### THE TASK
Your answer must be the lines of the material below, exactly as written, from its first line through the line with "8: (349, 286)", and no pictures.

### SOURCE RECORDS ###

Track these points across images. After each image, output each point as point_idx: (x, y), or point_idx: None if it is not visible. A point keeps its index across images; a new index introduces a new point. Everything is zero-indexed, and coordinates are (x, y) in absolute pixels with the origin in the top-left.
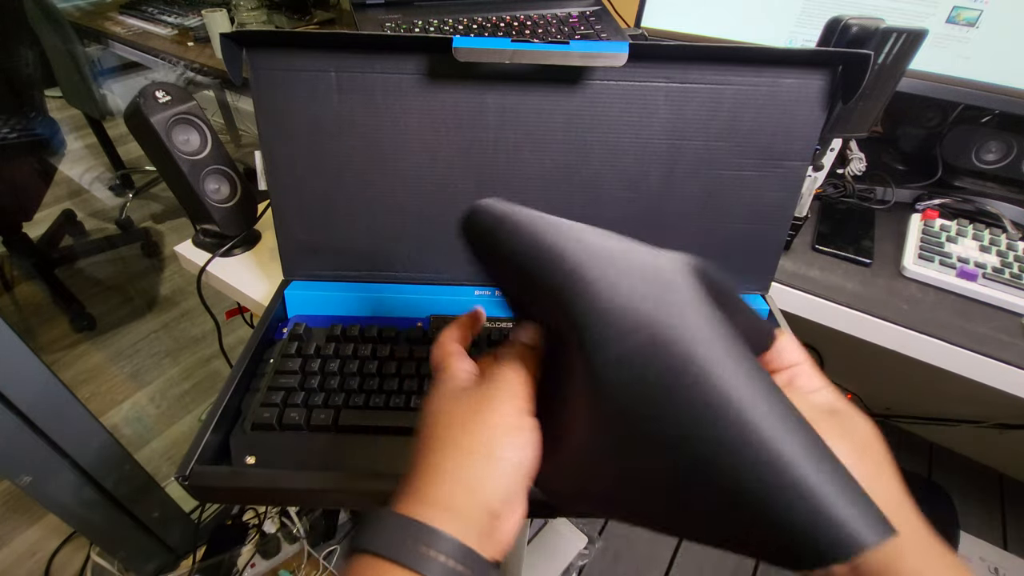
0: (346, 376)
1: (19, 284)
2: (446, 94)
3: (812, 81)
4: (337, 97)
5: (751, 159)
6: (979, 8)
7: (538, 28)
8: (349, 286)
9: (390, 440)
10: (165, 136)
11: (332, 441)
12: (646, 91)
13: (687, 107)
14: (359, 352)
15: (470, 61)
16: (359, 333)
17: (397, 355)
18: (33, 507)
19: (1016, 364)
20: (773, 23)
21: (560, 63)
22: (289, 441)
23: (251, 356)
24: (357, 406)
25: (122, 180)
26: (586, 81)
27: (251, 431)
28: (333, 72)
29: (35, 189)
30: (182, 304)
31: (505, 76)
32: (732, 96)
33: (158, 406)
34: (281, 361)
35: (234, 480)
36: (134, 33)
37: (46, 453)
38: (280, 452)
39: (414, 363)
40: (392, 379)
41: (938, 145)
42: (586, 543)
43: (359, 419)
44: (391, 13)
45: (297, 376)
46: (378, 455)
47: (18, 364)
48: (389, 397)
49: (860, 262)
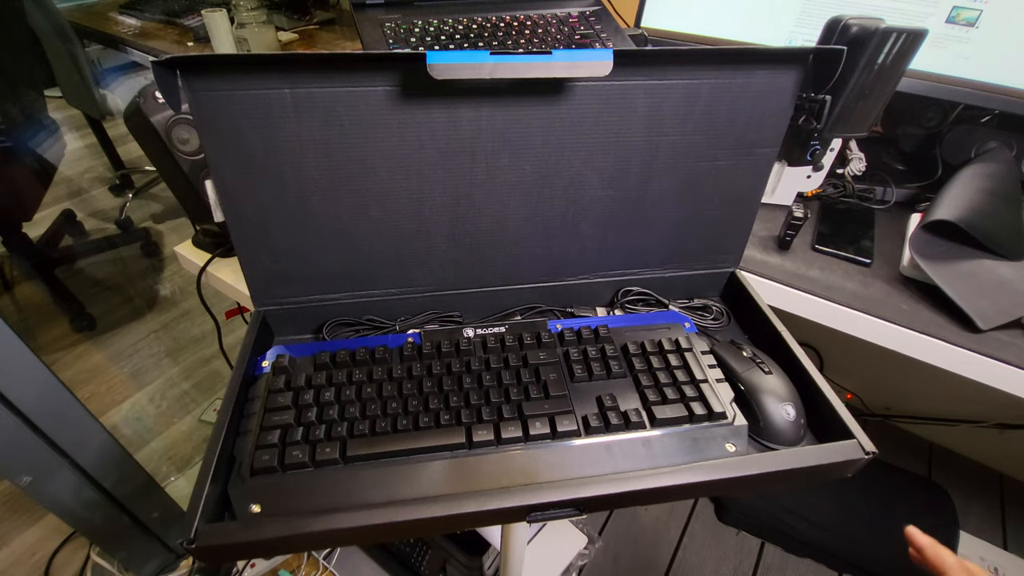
0: (345, 404)
1: (19, 284)
2: (418, 108)
3: (784, 73)
4: (294, 116)
5: (725, 149)
6: (979, 8)
7: (537, 28)
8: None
9: (403, 465)
10: (165, 136)
11: (342, 475)
12: (626, 90)
13: (665, 103)
14: (354, 377)
15: (446, 79)
16: (350, 357)
17: (395, 375)
18: (33, 507)
19: (1016, 364)
20: (773, 23)
21: (542, 75)
22: (294, 482)
23: (235, 398)
24: (363, 434)
25: (122, 180)
26: (566, 87)
27: (251, 477)
28: (287, 89)
29: (35, 189)
30: (182, 304)
31: (482, 89)
32: (708, 91)
33: (158, 406)
34: (270, 398)
35: (246, 534)
36: (134, 33)
37: (46, 453)
38: (287, 495)
39: (413, 382)
40: (394, 401)
41: (938, 145)
42: (586, 543)
43: (368, 447)
44: (391, 13)
45: (291, 411)
46: (392, 482)
47: (18, 364)
48: (395, 420)
49: (860, 262)
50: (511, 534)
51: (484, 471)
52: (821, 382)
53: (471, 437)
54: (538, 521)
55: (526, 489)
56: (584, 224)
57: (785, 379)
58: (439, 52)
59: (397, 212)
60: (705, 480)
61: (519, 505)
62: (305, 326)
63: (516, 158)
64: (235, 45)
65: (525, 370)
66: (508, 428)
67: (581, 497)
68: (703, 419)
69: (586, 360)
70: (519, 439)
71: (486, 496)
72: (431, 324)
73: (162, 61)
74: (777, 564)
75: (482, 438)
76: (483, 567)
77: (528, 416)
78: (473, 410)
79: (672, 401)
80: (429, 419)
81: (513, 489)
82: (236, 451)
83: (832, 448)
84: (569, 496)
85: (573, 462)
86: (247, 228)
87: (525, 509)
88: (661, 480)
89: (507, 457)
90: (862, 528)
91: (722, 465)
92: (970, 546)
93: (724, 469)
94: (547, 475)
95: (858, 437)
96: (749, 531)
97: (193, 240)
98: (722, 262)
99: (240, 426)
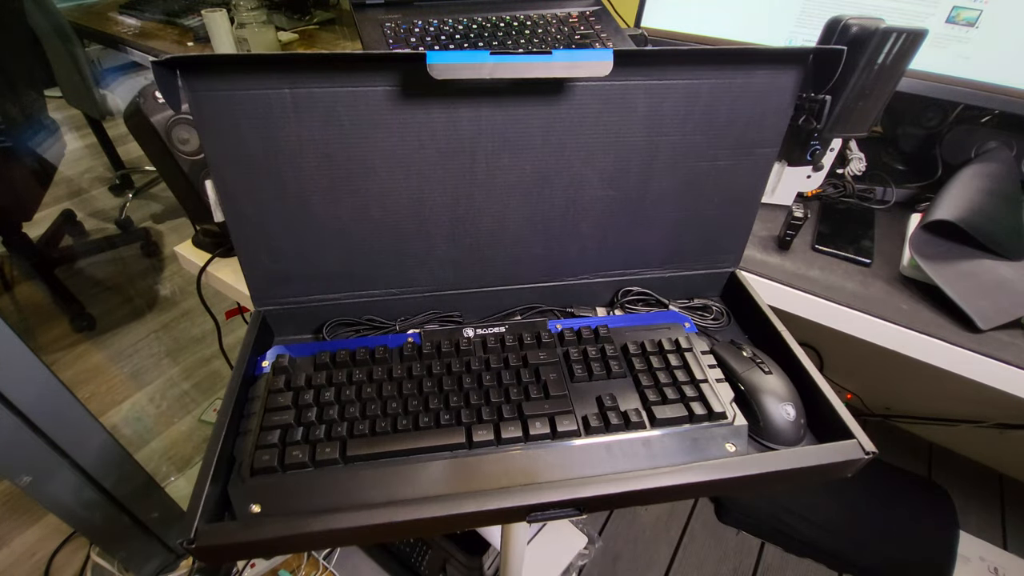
0: (345, 404)
1: (19, 284)
2: (418, 108)
3: (784, 74)
4: (294, 116)
5: (725, 149)
6: (979, 8)
7: (537, 28)
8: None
9: (403, 465)
10: (165, 136)
11: (341, 475)
12: (626, 90)
13: (665, 103)
14: (354, 377)
15: (446, 79)
16: (350, 357)
17: (395, 375)
18: (33, 507)
19: (1016, 364)
20: (773, 23)
21: (542, 76)
22: (294, 482)
23: (235, 398)
24: (363, 434)
25: (122, 180)
26: (566, 87)
27: (251, 477)
28: (287, 89)
29: (35, 189)
30: (182, 304)
31: (483, 88)
32: (708, 91)
33: (158, 406)
34: (270, 398)
35: (246, 534)
36: (134, 33)
37: (46, 453)
38: (286, 495)
39: (413, 381)
40: (394, 401)
41: (938, 145)
42: (586, 543)
43: (368, 447)
44: (391, 13)
45: (291, 411)
46: (392, 482)
47: (18, 364)
48: (395, 420)
49: (860, 262)
50: (511, 534)
51: (484, 471)
52: (821, 382)
53: (471, 437)
54: (538, 521)
55: (526, 489)
56: (584, 224)
57: (785, 379)
58: (439, 52)
59: (397, 212)
60: (705, 480)
61: (519, 505)
62: (305, 326)
63: (516, 158)
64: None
65: (525, 370)
66: (508, 428)
67: (581, 497)
68: (703, 419)
69: (586, 360)
70: (519, 439)
71: (486, 496)
72: (431, 324)
73: (162, 61)
74: (777, 564)
75: (482, 438)
76: (483, 567)
77: (528, 416)
78: (473, 410)
79: (672, 401)
80: (429, 419)
81: (513, 489)
82: (236, 451)
83: (832, 448)
84: (569, 496)
85: (573, 462)
86: (247, 228)
87: (525, 509)
88: (661, 480)
89: (507, 457)
90: (862, 528)
91: (722, 465)
92: (970, 546)
93: (724, 469)
94: (547, 475)
95: (858, 437)
96: (749, 531)
97: (193, 240)
98: (722, 262)
99: (240, 426)
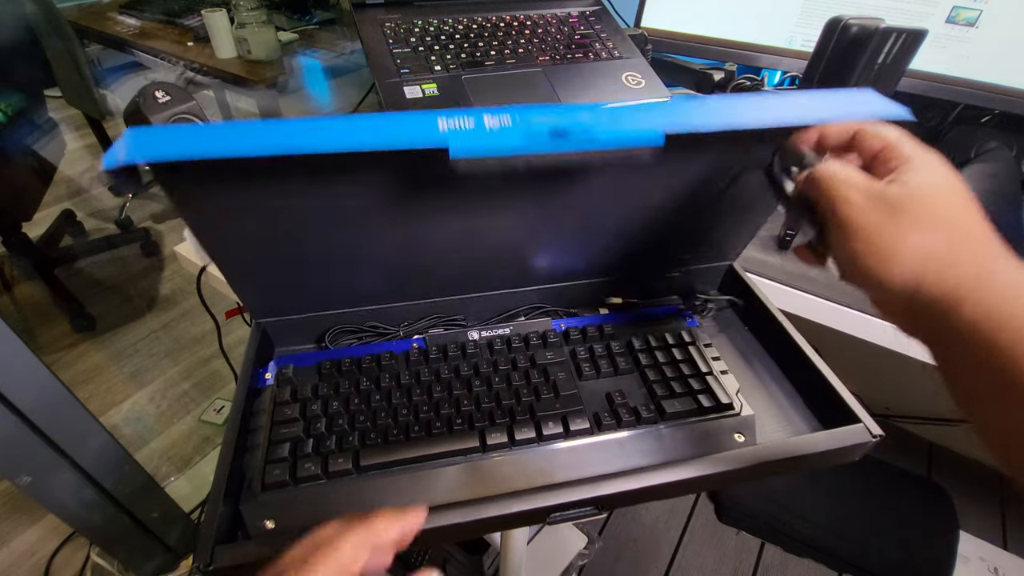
0: (354, 413)
1: (19, 284)
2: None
3: None
4: (281, 215)
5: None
6: (979, 8)
7: (537, 29)
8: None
9: (418, 472)
10: None
11: (355, 485)
12: None
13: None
14: (362, 385)
15: (471, 173)
16: (355, 365)
17: (403, 381)
18: (33, 507)
19: None
20: (773, 23)
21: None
22: (308, 495)
23: (242, 414)
24: (376, 443)
25: None
26: None
27: (263, 493)
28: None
29: (35, 189)
30: (182, 304)
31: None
32: None
33: (158, 406)
34: (277, 410)
35: (263, 552)
36: (134, 33)
37: (46, 453)
38: (300, 509)
39: (422, 387)
40: (405, 407)
41: (938, 145)
42: (586, 543)
43: (381, 456)
44: (391, 13)
45: (300, 423)
46: (408, 490)
47: (18, 364)
48: (407, 427)
49: None
50: (511, 534)
51: (500, 474)
52: (824, 368)
53: (485, 440)
54: (558, 522)
55: (545, 490)
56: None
57: None
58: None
59: (395, 257)
60: (721, 471)
61: (540, 507)
62: (307, 335)
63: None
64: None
65: (534, 370)
66: (521, 429)
67: (601, 495)
68: (711, 411)
69: (593, 358)
70: (533, 440)
71: (507, 500)
72: (435, 328)
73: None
74: (777, 564)
75: (496, 441)
76: (483, 567)
77: (540, 416)
78: (485, 413)
79: (680, 395)
80: (441, 424)
81: (532, 491)
82: (244, 467)
83: (840, 433)
84: (589, 495)
85: (588, 460)
86: (235, 263)
87: (546, 511)
88: (678, 474)
89: (522, 459)
90: (862, 528)
91: (736, 456)
92: (970, 546)
93: (738, 459)
94: (563, 474)
95: (864, 421)
96: (749, 531)
97: None
98: (722, 258)
99: (247, 441)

###

### OUTPUT OF THE EXERCISE
Track these points across images. After each image, output each point as point_idx: (x, y), or point_idx: None if it is not visible. A point keeps its index across images; a new index introduces a new point. Everything is zero-indexed, and coordinates are (x, y) in absolute pixels with the origin in the top-left.
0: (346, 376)
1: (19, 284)
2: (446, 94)
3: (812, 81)
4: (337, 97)
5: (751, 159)
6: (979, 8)
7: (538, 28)
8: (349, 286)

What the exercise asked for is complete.